===== MATERIAL PROVIDED
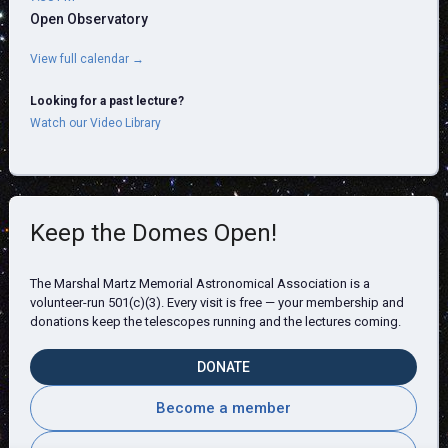
Open Observatory
View full calendar →
Looking for a past lecture?
Watch our Video Library
Keep the Domes Open!
The Marshal Martz Memorial Astronomical Association is a
volunteer-run 501(c)(3). Every visit is free — your membership and
donations keep the telescopes running and the lectures coming.
DONATE
Become a member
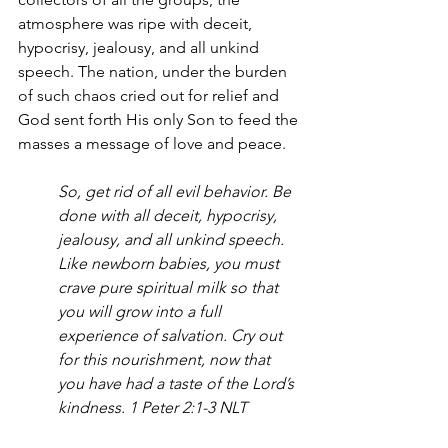
atmosphere was ripe with deceit, 
hypocrisy, jealousy, and all unkind 
speech. The nation, under the burden 
of such chaos cried out for relief and 
God sent forth His only Son to feed the 
masses a message of love and peace.
So, get rid of all evil behavior. Be 
done with all deceit, hypocrisy, 
jealousy, and all unkind speech. 
Like newborn babies, you must 
crave pure spiritual milk so that 
you will grow into a full 
experience of salvation. Cry out 
for this nourishment, now that 
you have had a taste of the Lord’s 
kindness. 1 Peter 2:1-3 NLT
==========
YOUR ASSIGNMENT:
Which lines hold the word "unkind"? Copy each of them from the records.

ANSWER BELOW:
hypocrisy, jealousy, and all unkind 
jealousy, and all unkind speech. 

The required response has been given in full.